YOUR TASK:
Give back the line below containing "Whole-slide histology image, H&E, a" and every later line, exactly.

RECORDED DATA:
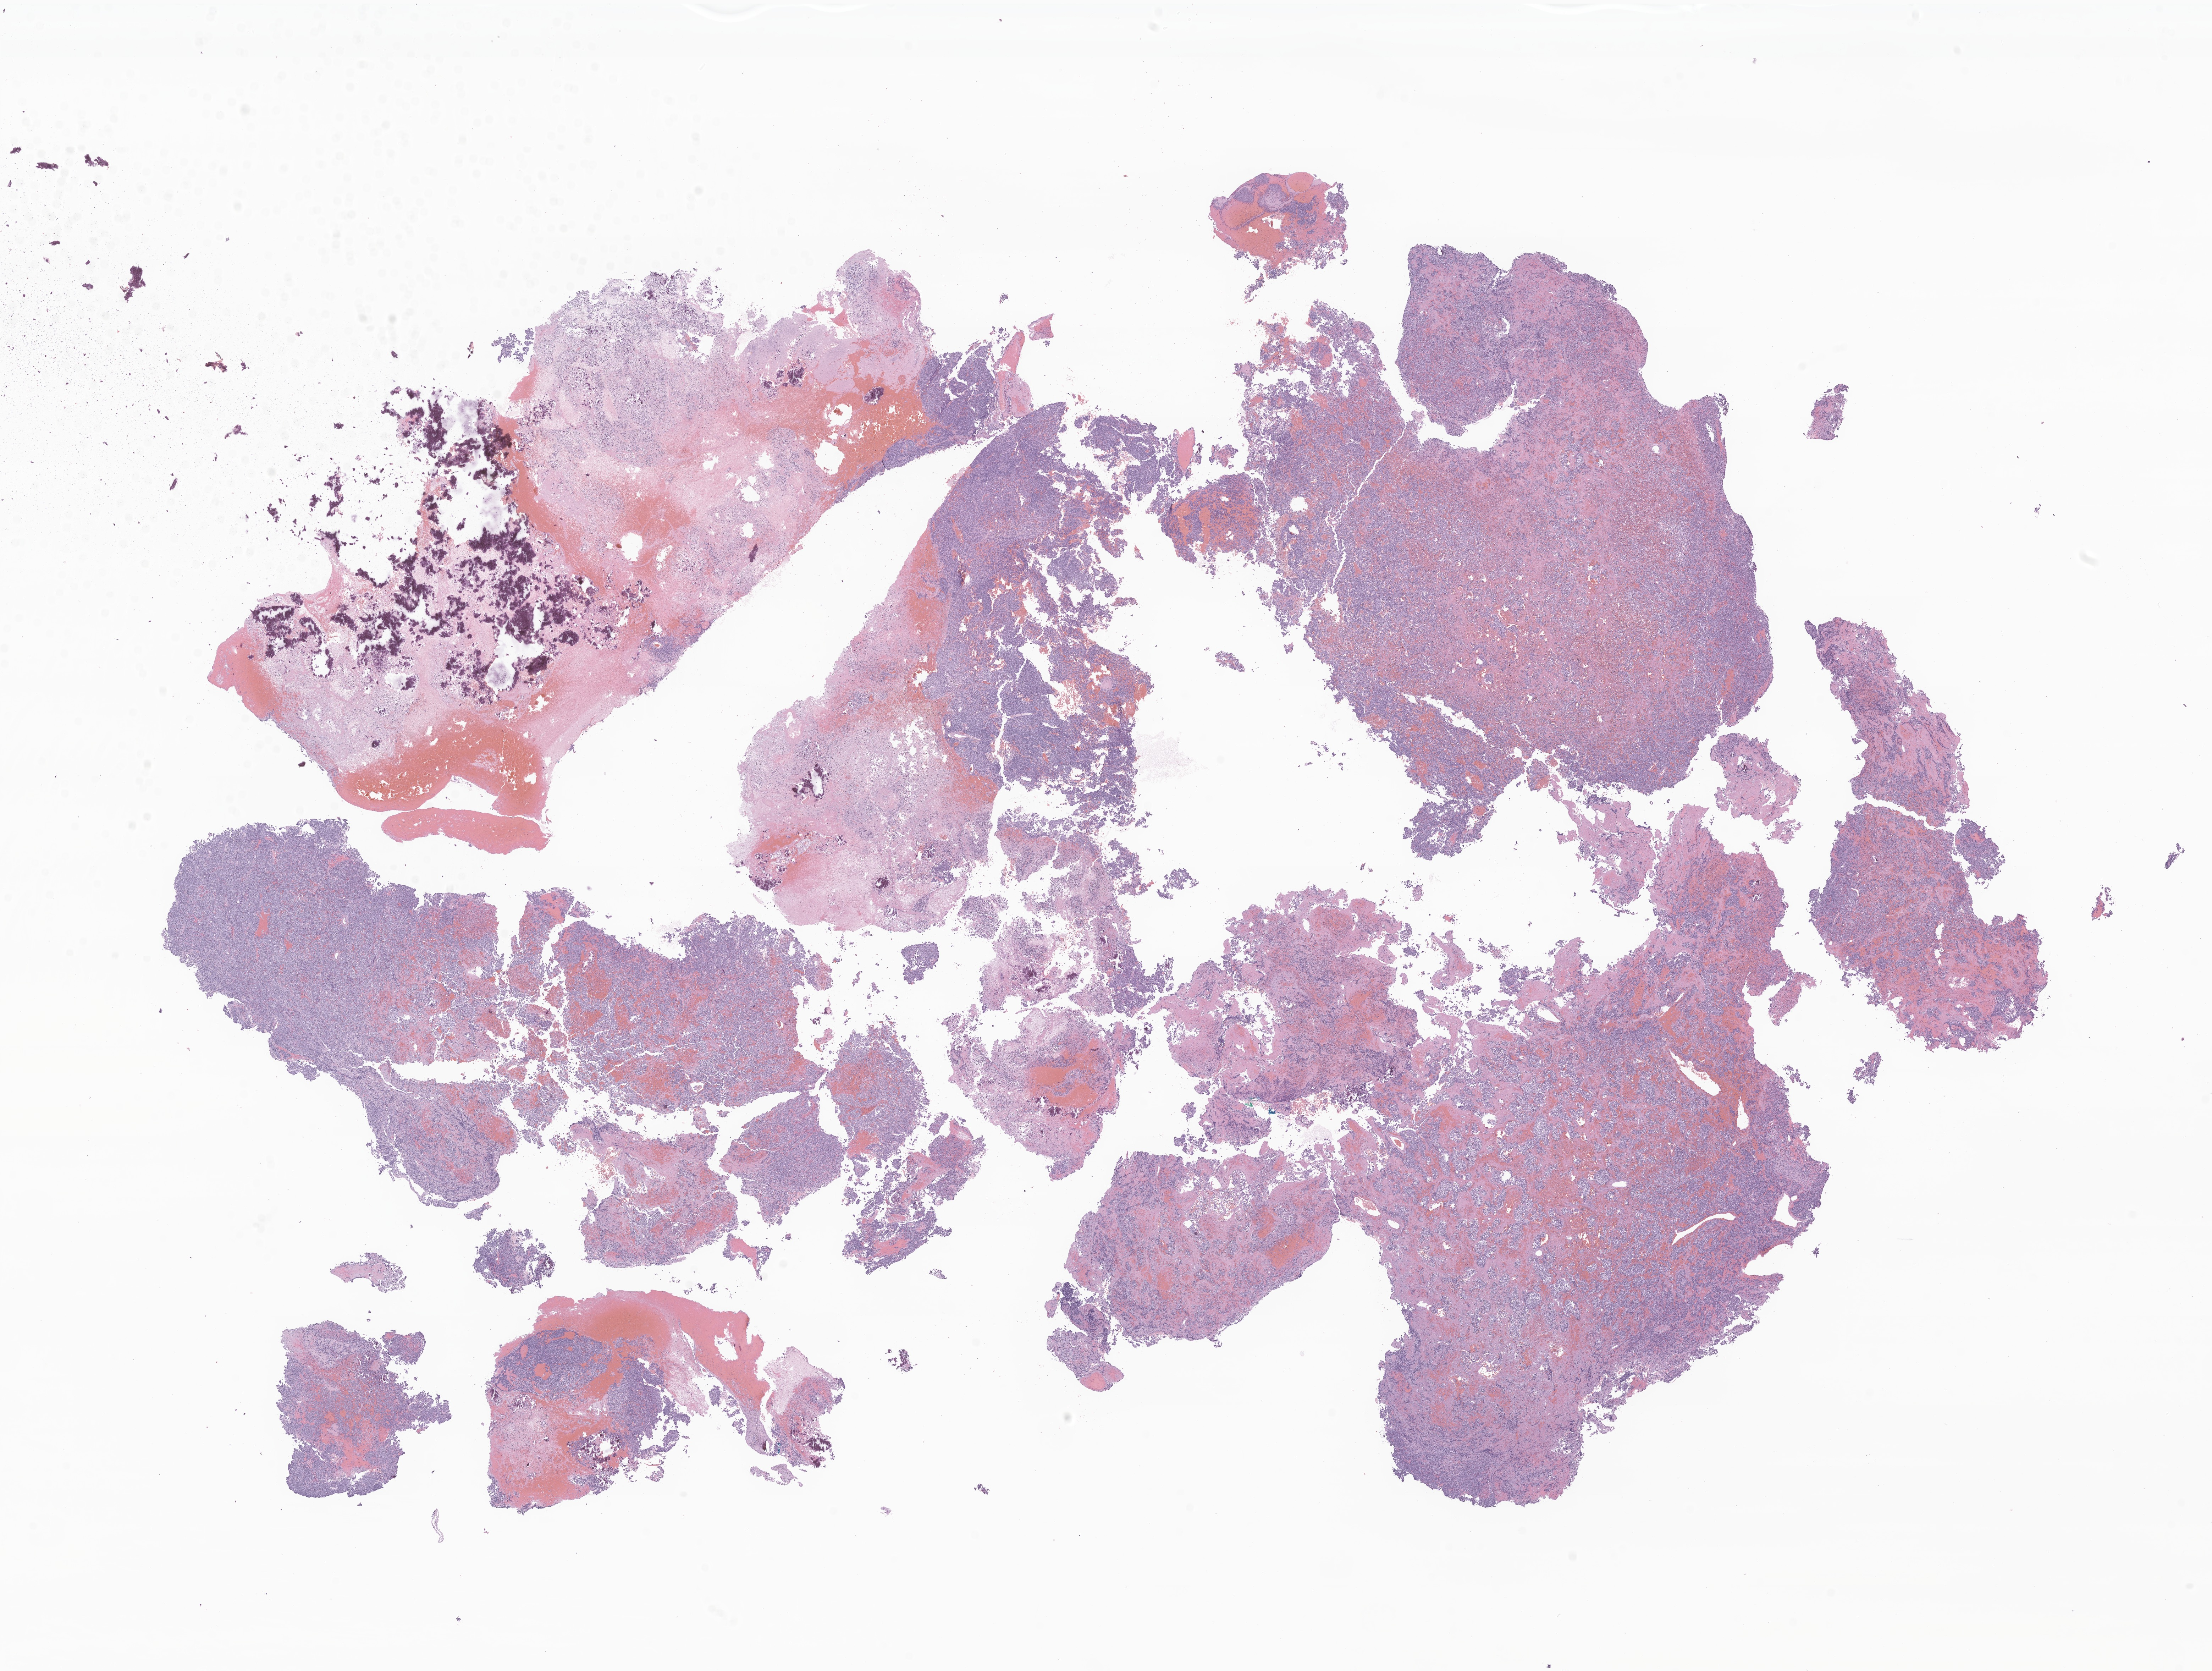
Digitized H&E-stained section of tumor tissue from the brain, shown as a low-resolution overview of the whole scanned area (about 26.3 x 19.9 mm); FFPE section. Patient female; age 63 months (5 years 3 months).
* diagnosis (ICD-O-3 morphology term): Pineoblastoma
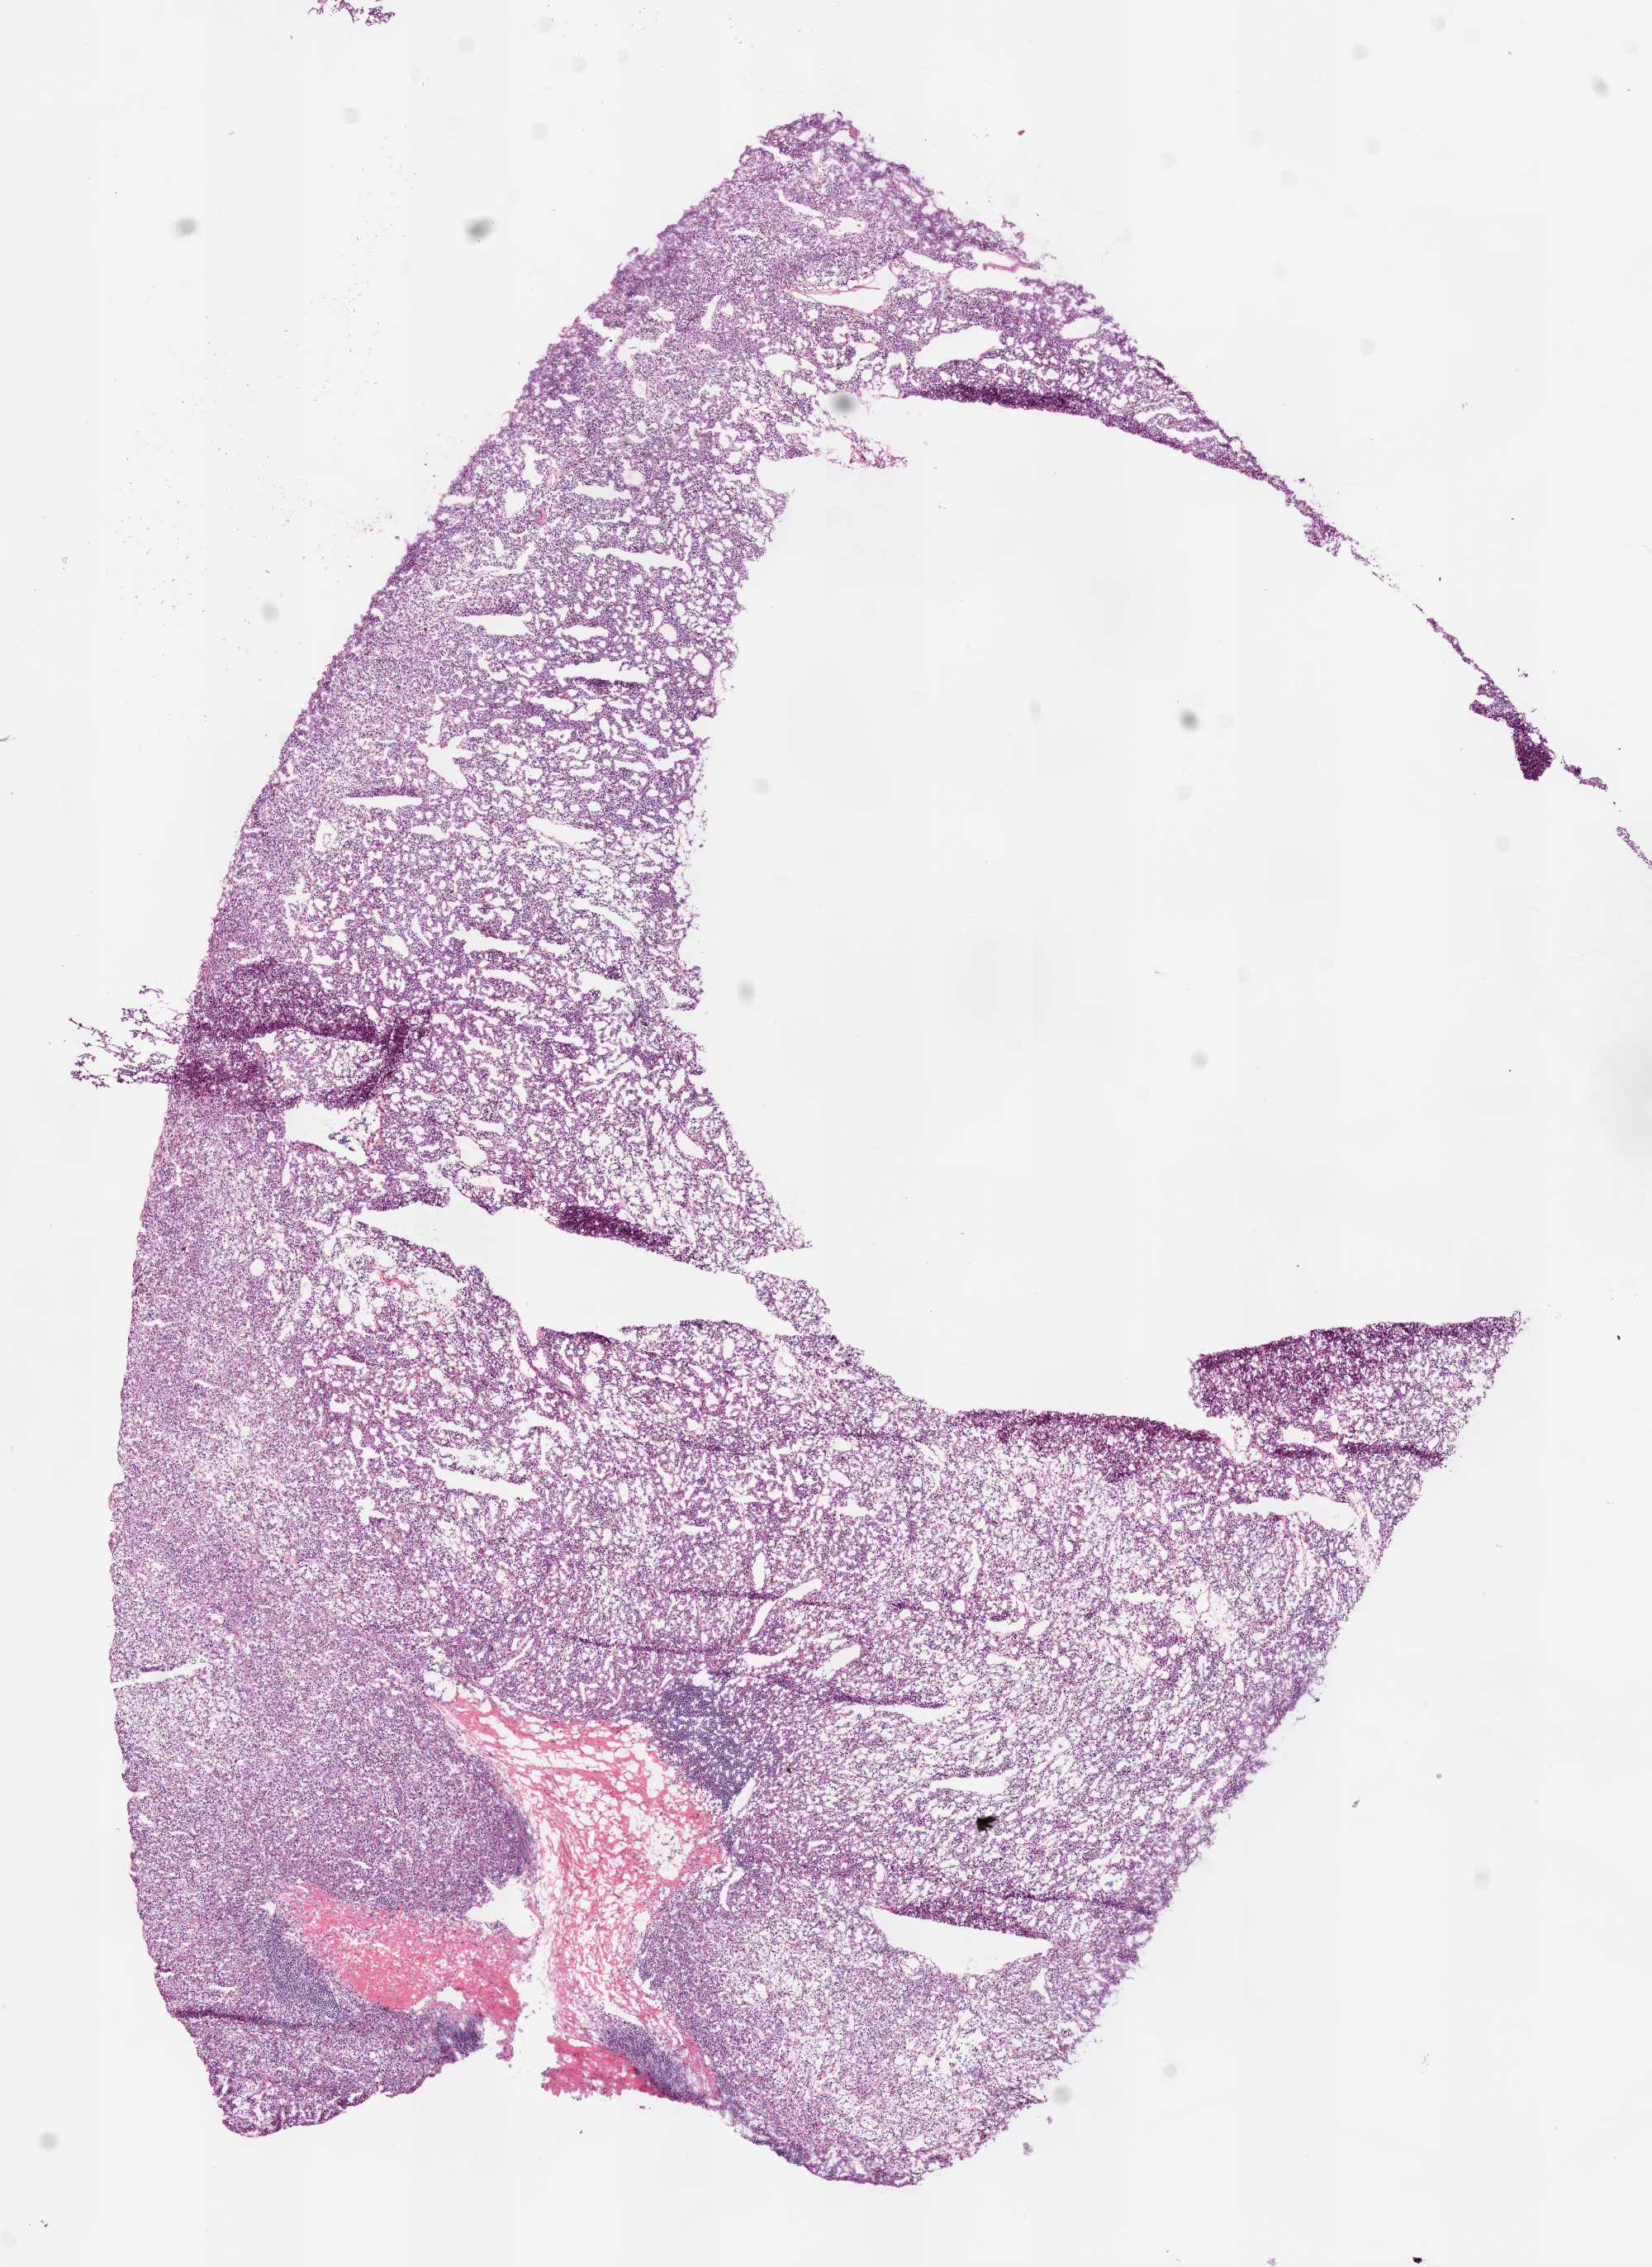
Whole-slide histology image, H&E, a low-resolution overview of the entire scanned area, about 8.0 x 11.0 mm (acquisition: 20x scan); frozen section from the bottom of the tissue portion; kidney, primary tumour sample. Female, age 54 years at initial diagnosis. Histologic grade: G2 (moderately differentiated). Composition of this section per pathologist review: tumour cells 82%, tumour nuclei 75%, normal cells 0%, stromal cells 8%, necrosis 0%.
Lymph nodes positive (case pathology): 0 of 5 examined. Pathologic diagnosis: Clear cell adenocarcinoma, NOS. TNM: T2 N0 M0. AJCC pathologic stage: II (7th edition).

ANSWER SPACE:
Whole-slide histology image, H&E, a low-resolution overview of the entire scanned area, about 8.0 x 11.0 mm (acquisition: 20x scan); frozen section from the bottom of the tissue portion; kidney, primary tumour sample. Female, age 54 years at initial diagnosis. Histologic grade: G2 (moderately differentiated). Composition of this section per pathologist review: tumour cells 82%, tumour nuclei 75%, normal cells 0%, stromal cells 8%, necrosis 0%.
Lymph nodes positive (case pathology): 0 of 5 examined. Pathologic diagnosis: Clear cell adenocarcinoma, NOS. TNM: T2 N0 M0. AJCC pathologic stage: II (7th edition).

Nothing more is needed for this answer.